▶ [TEXTAUSZUG]:
+--

Aktuelle Entwicklungen zum elektronischen Semesterapparat
Zum 01.03.2018 ist das neue Urheberrechts-Wissensgesellschafts-Gesetz (UrhWissG) in Kraft getreten. Was bedeutet das für die Hochschullehre?
Vermutlich motiviert durch die bundesweite, beharrliche Weigerung der Hochschulen, dem von der VG Wort gewünschten Rahmenvertrag zur Einzelabrechnung von digitalisierten Lehrinhalten beizutreten, erfolgte im Juni 2017 der Regierungsentscheid zur ‚Einführung des Gesetzes zur Angleichung des Urheberrechts an die aktuellen Erfordernisse der Wissensgesellschaft‘. Das neue Urheberrechts-Wissensgesellschafts-Gesetz (UrhWissG) passierte im Juli 2017 den Bundesrat und ist - zunächst befristet auf fünf Jahre - zum 01.03.2018 in Kraft getreten. Nach etwa vier Jahren ist eine Evaluation der Auswirkungen des Gesetzes geplant. Sodann wird entschieden, ob es zu einer Verstetigung der Regelungen kommt.
Im Gesetzgebungsverfahren besonders umstritten war der 'elektronische Semesterapparat', der bisher in § 52a UrhG geregelt war. Diese Vorschrift wurde aufgehoben und inhaltlich neu gefasst. Der Semesterapparat findet sich nun wieder in den Vorschriften der §§ 60a Abs. 1 UrhG (Lehre) und 60c Abs. 1 UrhG (Forschung).
Welche Neuerungen gibt es?

+--

▶ [Extrahierte Datensätze]:
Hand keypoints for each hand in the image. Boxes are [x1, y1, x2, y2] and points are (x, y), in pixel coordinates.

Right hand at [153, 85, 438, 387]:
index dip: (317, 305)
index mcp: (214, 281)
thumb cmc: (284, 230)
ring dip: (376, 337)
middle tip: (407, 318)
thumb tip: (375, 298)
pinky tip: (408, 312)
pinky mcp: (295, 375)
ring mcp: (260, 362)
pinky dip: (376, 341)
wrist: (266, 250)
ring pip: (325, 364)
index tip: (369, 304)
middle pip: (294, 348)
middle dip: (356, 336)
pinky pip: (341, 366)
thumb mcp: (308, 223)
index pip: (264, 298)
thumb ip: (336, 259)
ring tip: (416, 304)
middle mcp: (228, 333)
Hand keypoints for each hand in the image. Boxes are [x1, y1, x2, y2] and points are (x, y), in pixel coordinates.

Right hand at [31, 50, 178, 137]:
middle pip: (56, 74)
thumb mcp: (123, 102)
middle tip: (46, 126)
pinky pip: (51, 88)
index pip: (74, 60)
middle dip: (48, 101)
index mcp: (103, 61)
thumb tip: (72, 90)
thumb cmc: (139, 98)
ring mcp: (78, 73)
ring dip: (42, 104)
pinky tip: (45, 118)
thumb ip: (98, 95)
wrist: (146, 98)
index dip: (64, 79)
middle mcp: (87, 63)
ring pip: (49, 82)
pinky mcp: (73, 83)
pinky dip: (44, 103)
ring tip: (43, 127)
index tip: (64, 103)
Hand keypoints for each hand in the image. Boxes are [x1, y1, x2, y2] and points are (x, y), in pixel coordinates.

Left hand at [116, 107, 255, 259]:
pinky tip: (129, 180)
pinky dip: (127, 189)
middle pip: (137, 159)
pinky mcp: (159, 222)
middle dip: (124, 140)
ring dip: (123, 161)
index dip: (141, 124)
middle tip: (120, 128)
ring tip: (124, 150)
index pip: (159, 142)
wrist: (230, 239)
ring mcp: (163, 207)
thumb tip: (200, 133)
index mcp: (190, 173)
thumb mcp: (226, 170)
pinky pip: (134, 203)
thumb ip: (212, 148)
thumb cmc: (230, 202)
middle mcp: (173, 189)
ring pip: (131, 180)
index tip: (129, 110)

+--

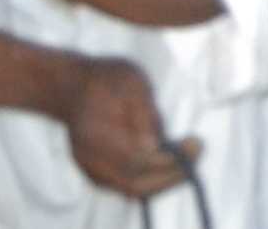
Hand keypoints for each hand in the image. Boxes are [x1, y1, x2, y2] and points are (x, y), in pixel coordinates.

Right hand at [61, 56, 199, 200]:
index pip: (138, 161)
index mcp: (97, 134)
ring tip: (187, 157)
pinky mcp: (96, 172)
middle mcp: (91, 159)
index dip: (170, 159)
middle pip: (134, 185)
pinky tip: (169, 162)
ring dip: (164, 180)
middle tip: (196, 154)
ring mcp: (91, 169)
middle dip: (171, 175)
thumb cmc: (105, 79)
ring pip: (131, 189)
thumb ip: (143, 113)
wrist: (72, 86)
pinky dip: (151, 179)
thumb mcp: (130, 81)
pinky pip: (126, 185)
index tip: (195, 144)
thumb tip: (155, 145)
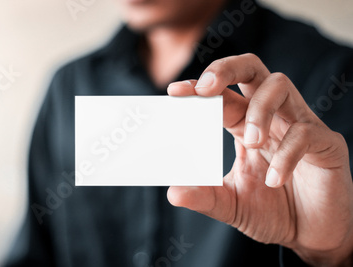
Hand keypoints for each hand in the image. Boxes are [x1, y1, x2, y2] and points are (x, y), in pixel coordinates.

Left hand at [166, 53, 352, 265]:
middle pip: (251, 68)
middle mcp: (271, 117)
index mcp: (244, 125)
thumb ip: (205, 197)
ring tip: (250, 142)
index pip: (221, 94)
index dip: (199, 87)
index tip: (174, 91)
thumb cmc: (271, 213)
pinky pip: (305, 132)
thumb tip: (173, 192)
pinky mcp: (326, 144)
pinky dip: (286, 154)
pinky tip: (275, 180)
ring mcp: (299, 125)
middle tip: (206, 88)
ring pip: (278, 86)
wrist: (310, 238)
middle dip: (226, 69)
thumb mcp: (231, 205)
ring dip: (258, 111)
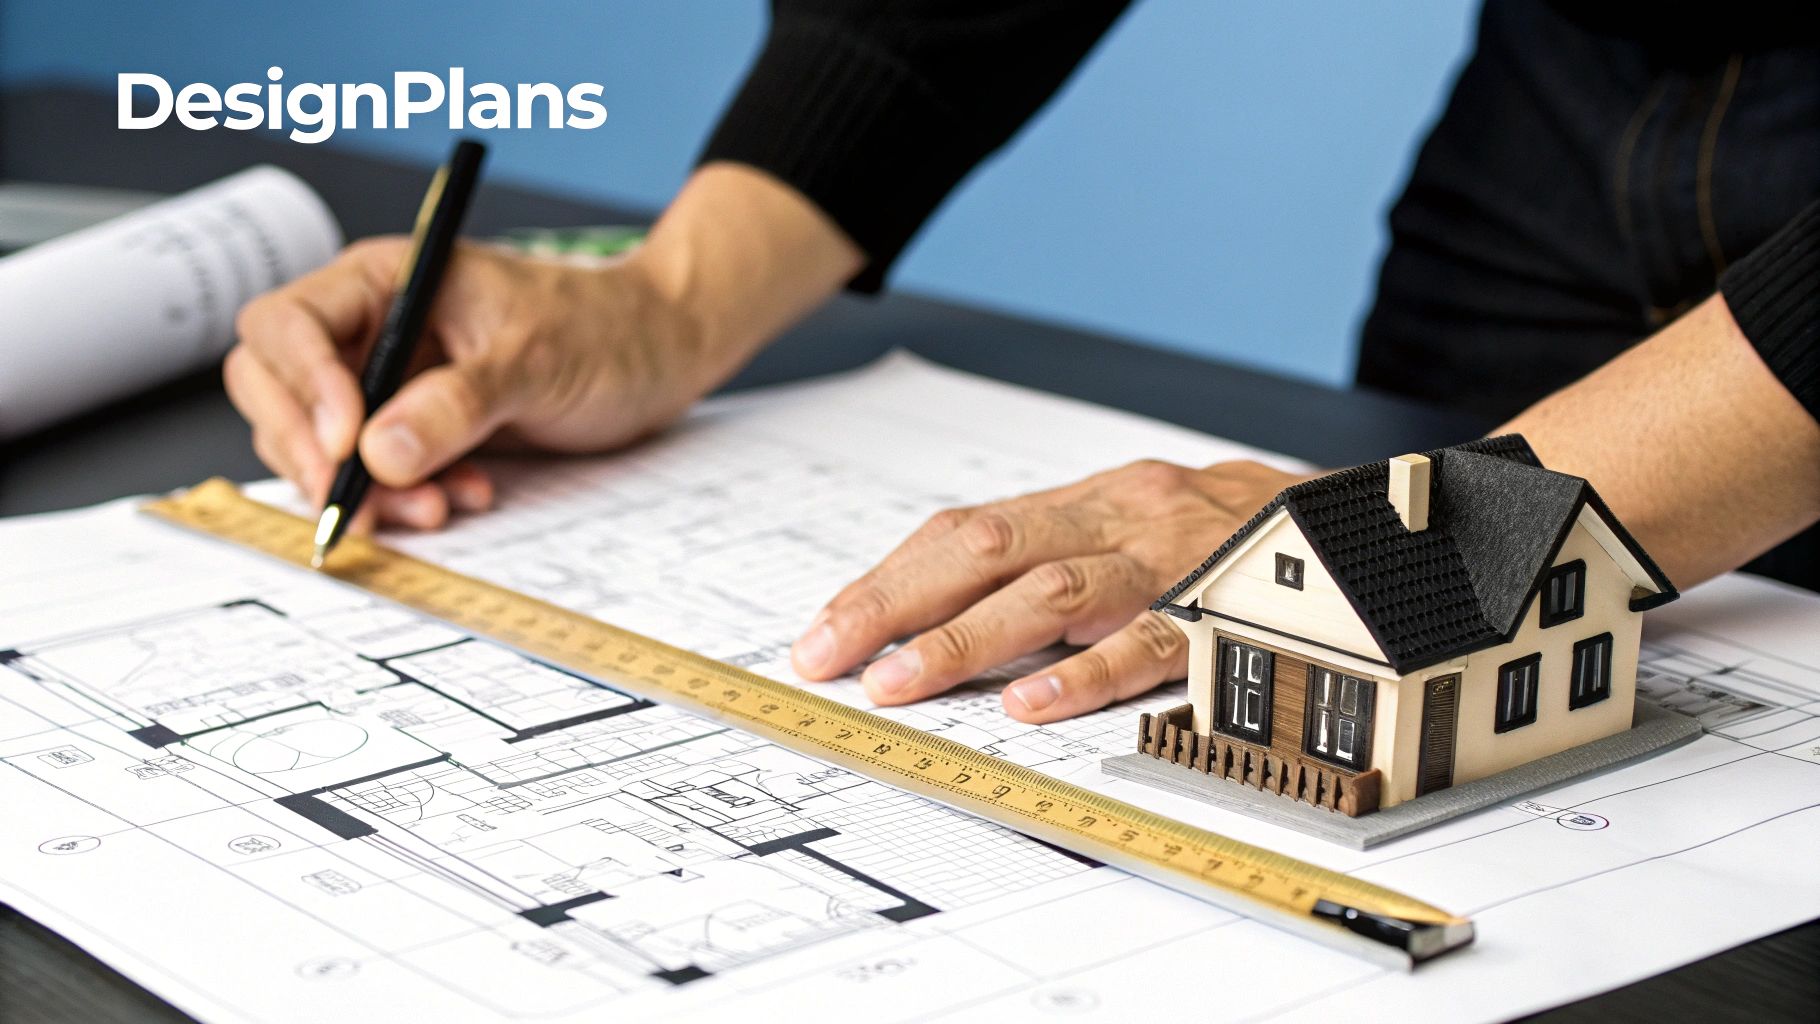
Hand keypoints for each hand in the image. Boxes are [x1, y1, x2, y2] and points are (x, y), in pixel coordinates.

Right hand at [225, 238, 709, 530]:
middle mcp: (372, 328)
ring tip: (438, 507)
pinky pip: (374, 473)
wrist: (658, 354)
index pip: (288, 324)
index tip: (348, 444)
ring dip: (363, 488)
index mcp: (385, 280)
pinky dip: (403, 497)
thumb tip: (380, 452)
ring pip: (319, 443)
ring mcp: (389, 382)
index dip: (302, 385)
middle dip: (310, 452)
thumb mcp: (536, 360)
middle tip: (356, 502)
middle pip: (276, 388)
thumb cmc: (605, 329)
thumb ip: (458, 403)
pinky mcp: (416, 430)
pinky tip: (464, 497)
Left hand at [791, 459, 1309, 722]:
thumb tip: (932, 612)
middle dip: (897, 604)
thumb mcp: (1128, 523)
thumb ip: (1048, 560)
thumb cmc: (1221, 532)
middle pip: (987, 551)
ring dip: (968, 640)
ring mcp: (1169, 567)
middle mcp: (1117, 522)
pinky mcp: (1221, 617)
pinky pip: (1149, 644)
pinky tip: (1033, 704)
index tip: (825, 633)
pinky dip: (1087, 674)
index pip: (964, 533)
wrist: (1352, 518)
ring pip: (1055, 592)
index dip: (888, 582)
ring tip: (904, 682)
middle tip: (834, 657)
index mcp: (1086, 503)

+--

▶ [AUFGABE 1]: In welchen Vorschriften ist der Semesterapparat laut dem Text zum elektronischen Semesterapparat nun geregelt?
▶ [AUFGABE 2]: Setzen Sie den Text zum elektronischen Semesterapparat dort fort, wo er aufhört.
Das Material spielt dabei keine Rolle.

▶ [ANTWORT 1]: In § 60a Abs. 1 UrhG (Lehre) und § 60c Abs. 1 UrhG (Forschung).

▶ [ANTWORT 2]:
Dr. Till Kreutzer, Vortrag zum Urheberrecht in der digitalen Lehre und Forschung nach dem neuen UrhWissG vom 24.11.2017
Prof. Dr. Johanna Wanka, Bundestagsrede zum Urheberrechts-Wissensgesellschafts-Gesetz vom 30.06.2017
Prof. Dr. Achim Förster, Urheberrechts-FAQ vom 05.02.2018
Beachten Sie auch den 2021 erschienenen Band Talke, Armin: Bibliothekserlaubnisse im Urheberrecht. Hier sind insbesondere folgende Kapitel interessant:
B. Gesetzlich erlaubte Nutzungen (Schranken) für Unterricht, Wissenschaft und Institutionen
C. Ausnahmeregeln für Unterricht und Lehre § 60a UrhG
D. § 60c UrhG: Wissenschaftliche Forschung
Zunächst einmal dürfen nur Werke verwendet werden, die zuvor veröffentlicht worden sind. Daran hat sich nichts geändert. Die Veröffentlichung kann in analoger oder digitaler Form erfolgt sein. Das ist bei Verlagspublikationen - wie etwa bei Fachbüchern oder Zeitschriften- bzw. Zeitungsbeiträgen - in der Regel unproblematisch.
Digitalisiert und im elektronischen Lernraum bereitgestellt werden dürfen:
- 15% eines Schriftwerkes, etwa eines Lehrbuches,
- Ganze Abbildungen, insbesondere Grafiken oder Lichtbilder,
- Werke geringen Umfangs, darunter fallen Gedichte, Texte von etwa 25 Seiten, Musikeditionen von etwa 6 Seiten, zudem Filme und Musikstücke von höchstens 5 Minuten,
- Einzelne Fachbeiträge aus wissenschaftlichen Zeitungen oder Fachzeitschriften.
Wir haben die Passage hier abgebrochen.